The most common such system is CIELAB, which is based on the theory that the brain processes input to the three cones not by simply tabulating the amount of light incident at the three different wavelengths, but instead by computing the differences between these responses. So rather than computing the amounts of red, green and blue, we locate colors on a red-green axis, a yellow-blue axis and a light-dark axis5. The three coordinates (L*, a* and b*) in this system correspond to values along these axes. L* is near 0 for very dark colors and near 100 for white; a* is negative for green colors and positive for red colors; and b* is negative for blue colors and positive for yellow ones. Moreover, in this coordinate system the distance along a straight line between coordinate points is meant to correspond to perceived distance between the colors they represent. Rendering this space is more complicated, and the slices take different shapes depending on where in the space you are, so I'll stop here.

A lot of this discussion has been simplified, intentionally and perhaps unintentionally (I'm far from an expert).

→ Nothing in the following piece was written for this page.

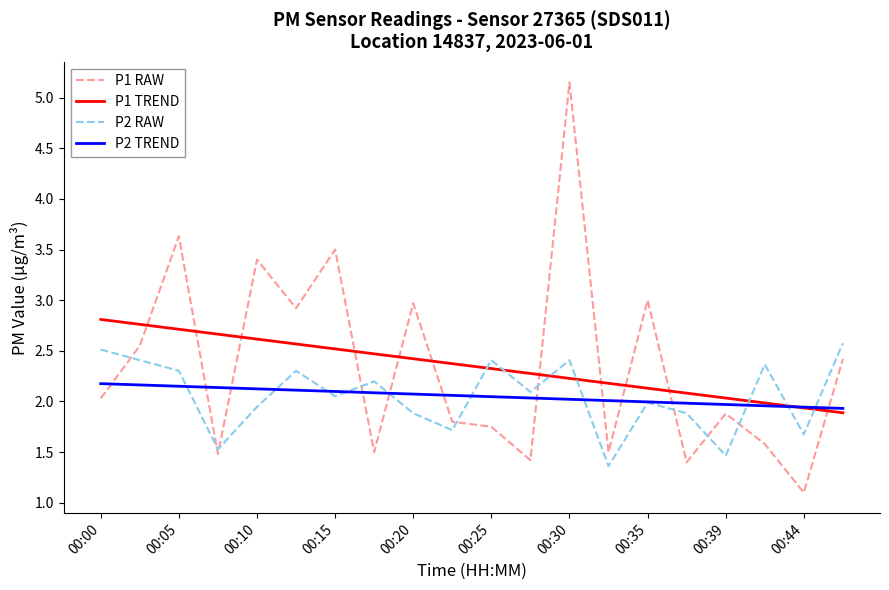

Does the chart display data point markers on the line(s)?

No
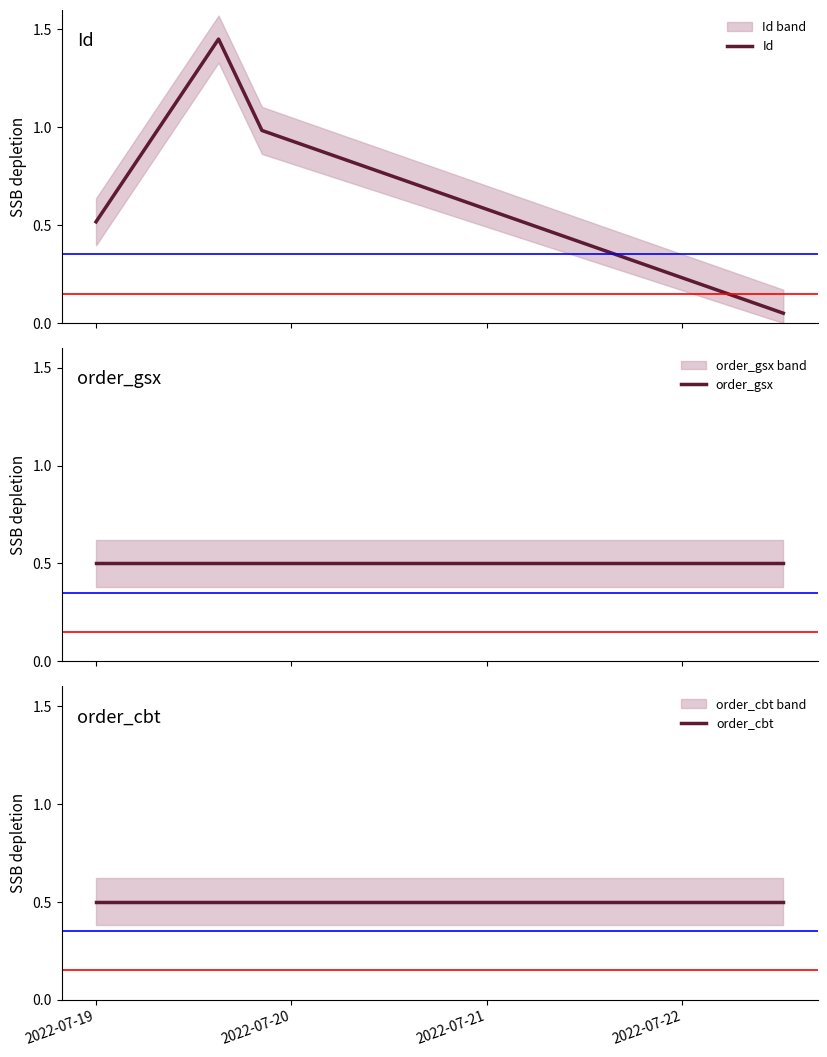

True or false: Id has more than 1 interior local peaks.

False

But computers make color very easy to play with. One way is to open an image editing program and mess around with the sliders in the color generation feature. Or, if you program, most high-level languages allow you to make plots and easily select colors by giving their coordinates in one of several different systems, which is how I generated the slices shown above. There are also a number of color meter programs (one of which comes preinstalled on Macs) that let you hover your cursor over a spot on the screen and see the color underneath described in various coordinate systems.

Finally, I should reemphasize that our perception is a complex blend of context, history and expectation. We fill in colors that are not present, adapt to ones that are and highlight certain distinctions while ignoring others that we are capable of. And none of this touches upon how social and linguistic factors shape our experience of color, or how colors get assigned to names and categories. Coordinate systems don't really help me decide whether something should be described as reddish blue, blueish red or purple. We could divide a reasonable color space into equally spaced segments, of course, and give those the names of colors, and this would tell us something about how we actually decide to name colors, but at the cost of circularity (since our idea of a “reasonable” color space already relies on how we break up color space in language). And so we're left with the names of the colors on the one hand (tangerine and burnt orange, fuchsia and periwinkle) and a set of mathematical and biological coordinates on the other, and our perception somewhere in between and beyond, always on the verge of yielding to analysis and always slipping away.

1 I'm still not quite sure where my sensitivity drops and how much of it is innate. I've started experimenting on myself by using a computer to generate various colors in color space and seeing what I make of them. I'll report back.

2I explore this in more detail at

3A four or more dimensional space almost always needs to be understood as a collection of lower-dimensional spaces; there are a number of ways to do this, and if you search for “dimensionality reduction” you'll find them.

4Notice how spatial concepts are abstracted and made general.

5 This antagonism also explains why, for example, we can talk of reddish yellow or a greenish yellow but not a bluish yellow.